- Born: Joseph Spencer Vila September 16, 1866 Boston, Massachusetts, US
- Died: April 27, 1934 (aged 67) Brooklyn, New York, US
- Occupation: Sports journalist
- Years active: 1888–1934
- Organization(s): Boston Herald New York Evening Sun New York Morning Sun
- Awards: Honor Rolls of Baseball (1946)

= Joe Vila =

American sportswriter and editor (1866–1934)

Joseph Spencer Vila (September 16, 1866 – April 27, 1934) was an American sportswriter and editor. He has been regarded as one of the most influential sportswriters during the first third of the 20th century, while setting fundamental changes in sports coverage during the decades to come.

==Biography==

Vila attended Boston Latin School, where he learned to play baseball and football, and entered Harvard College from 1886 to 1887 and the Harvard Law School for a brief time. During his stay at Harvard, he instantly became a member of the football team, and in the following spring joined the baseball team. His individual statistics in both sports assured him a regular position on the varsity teams the following year, but he left college to go into business.

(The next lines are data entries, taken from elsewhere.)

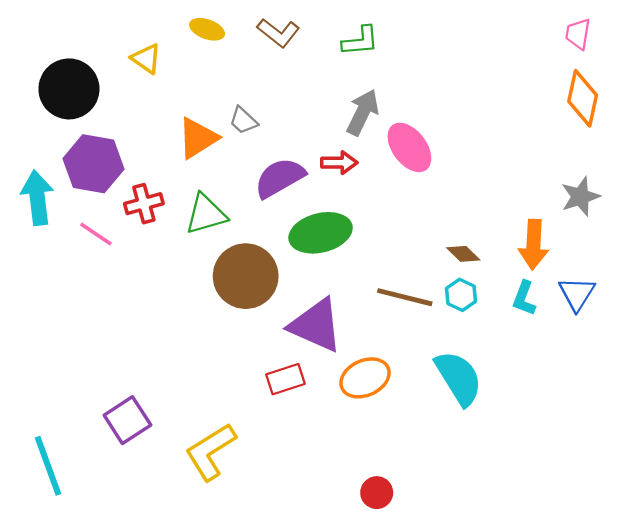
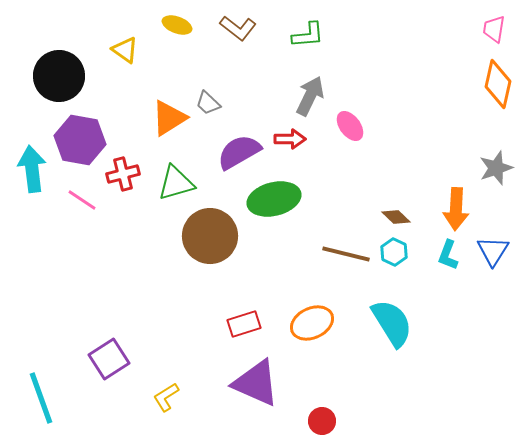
pink ellipse: (409, 147) -> (350, 126), size x0.7
purple triangle: (316, 325) -> (256, 383), moved
yellow L-shape: (211, 452) -> (166, 397), moved, size x0.6

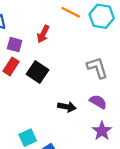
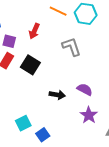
gray L-shape: (97, 68) -> (71, 47), moved

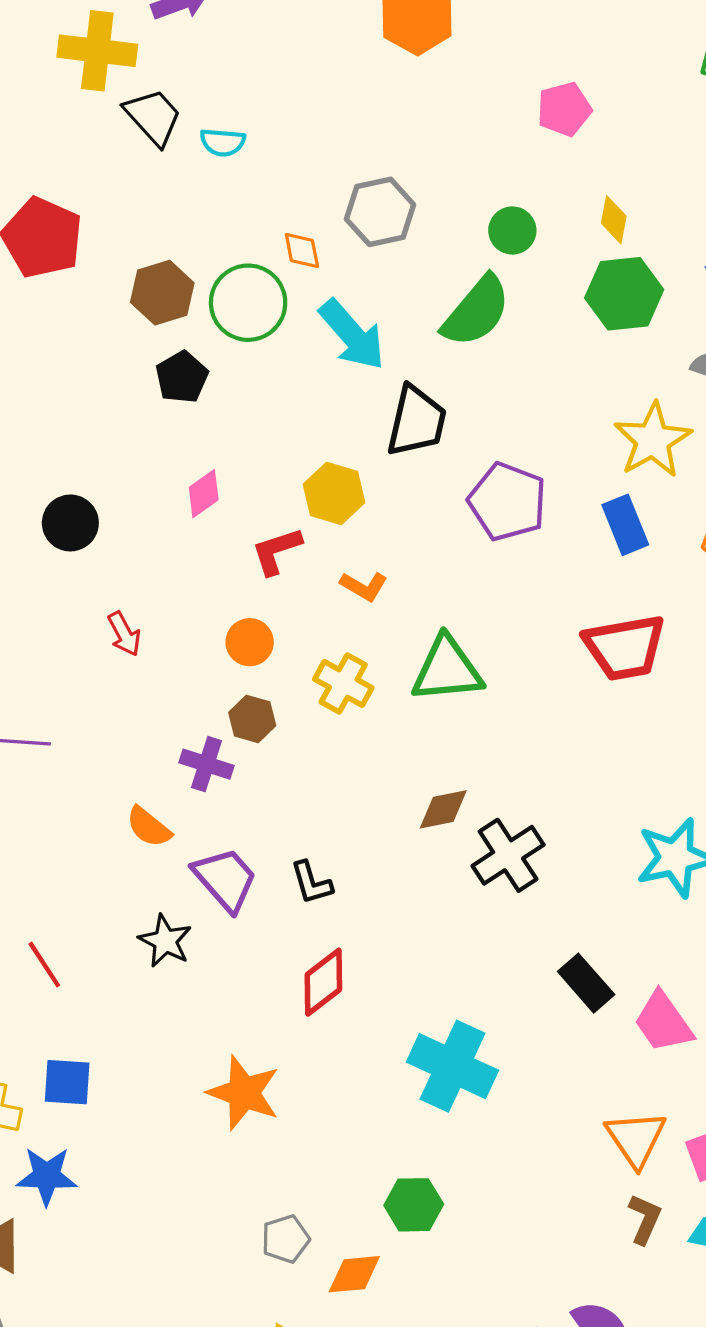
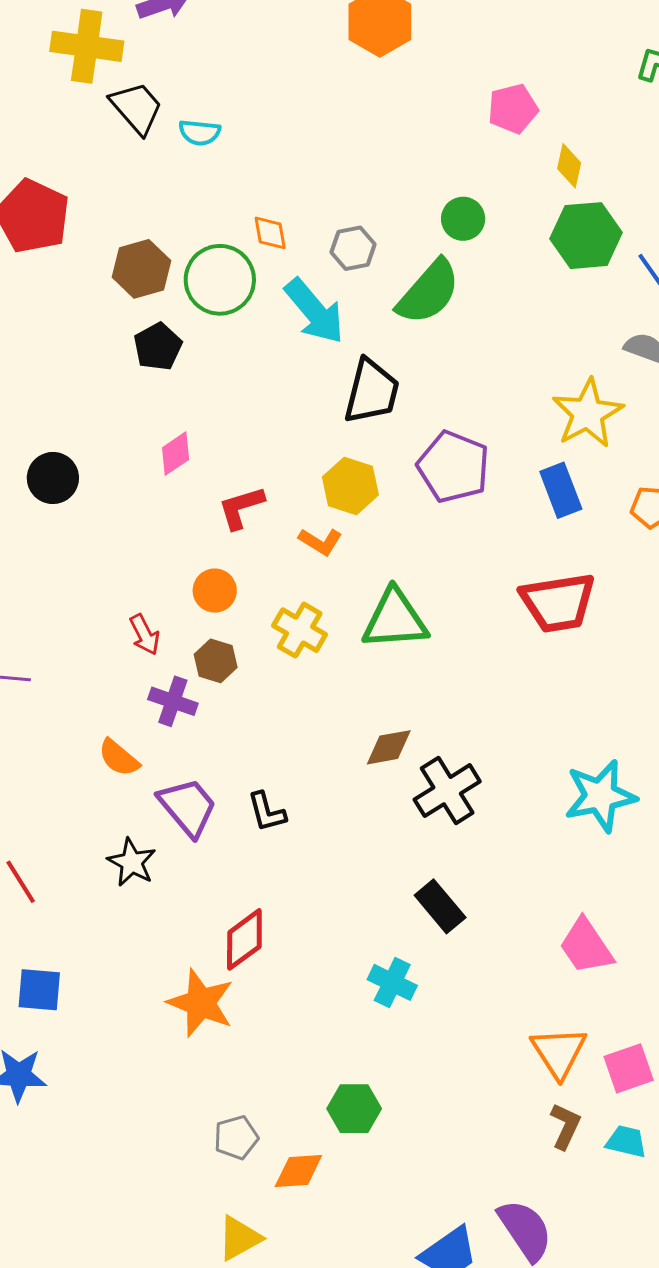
gray hexagon: (380, 212) -> (353, 248), moved, size x0.7
yellow diamond: (614, 220) -> (569, 166), moved
green hexagon: (624, 294) -> (586, 236), moved
yellow hexagon: (334, 493) -> (350, 486), moved
red arrow: (124, 634) -> (145, 635), moved
red diamond: (323, 982) -> (244, 939), moved
black rectangle: (586, 983) -> (440, 906), moved
cyan cross: (452, 1066) -> (392, 982), size x0.6

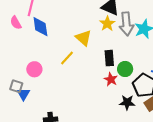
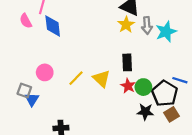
gray arrow: (126, 24) -> (147, 25), size x0.7
yellow triangle: (83, 38) -> (101, 79), moved
yellow line: (67, 58) -> (76, 78), moved
green circle: (125, 69) -> (143, 87), moved

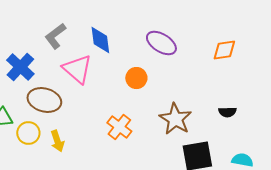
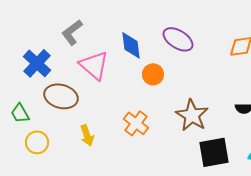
blue diamond: (100, 40) -> (131, 45), moved
yellow circle: (28, 133) -> (37, 142), moved
yellow arrow: (57, 141) -> (87, 135), moved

After leaving Harvard, Vila went to work on the Baltimore and Ohio Railroad as a brakeman and baggage smasher. He started his journalism career in his native Boston through a series of newspapers before joining the most sports-oriented daily paper in town, the Boston Herald.

In 1889, Vila moved to New York City, where he collaborated for the New York Morning Sun. With writing, in its early years, he introduced a more contemporary play-by-play review for the 1889 Harvard-Princeton match.

Four years later, Vila was hired by the New York Evening Sun, one of the city’s most prestigious daily newspapers. In addition, he began to covering boxing in 1898. That allowed him to become the first sportswriter to use a typewriter at ringside, while dictating to a typist round by round the fight between James J. Corbett and Tom Sharkey and sending the resulting copy to a Western Union operator. As a result, other reporters who customarily wrote in longhand rapidly began to switch to typewriters.

From 1900 through 1910, Vila covered mostly horse racing and baseball, but later devoted strictly to baseball. By then he was considered a powerful influence behind the scenes in professional sports.

In 1902, Vila was instrumental in the Andrew Freedman's decision to sell the New York Giants National League club to John T. Brush. Besides this, he helped to establish a New York baseball team in the newborn American League, when he introduced Jacob Ruppert, by then owner of the New York Yankees, to Joe McCarthy, who would become the Yankees all-time leader managerial wins with 1,460 from 1931 to 1946, including seven World Series titles spanning 1932–1943.

Vila became sports editor of The Sun in 1914. In addition to baseball, boxing, football and horse racing, he also covered yachting and rowing. Being sports editor also made him a columnist, while his daily column, entitled Setting the Pace, was to appear six days a week for over 20 years. His column was, unlike those of many of his contemporaries, very factual and straightforward, being often historic and less opinionated.

Vila collapsed at his desk in 1934, while covering the opening of the horse race spring meeting at Jamaica Race Course. He was taken to a hospital and then to his home in Brooklyn, where he died later of a heart failure at the age of 67.

Following his death, his legacy most definitely continued, inspiring both those already well integrated in The Sun and those young journalists seriously interested in covering the sport on a regular basis.

Vila was one of 12 writers who were named to the Honor Rolls of Baseball as selected by the Baseball Hall of Fame in 1946.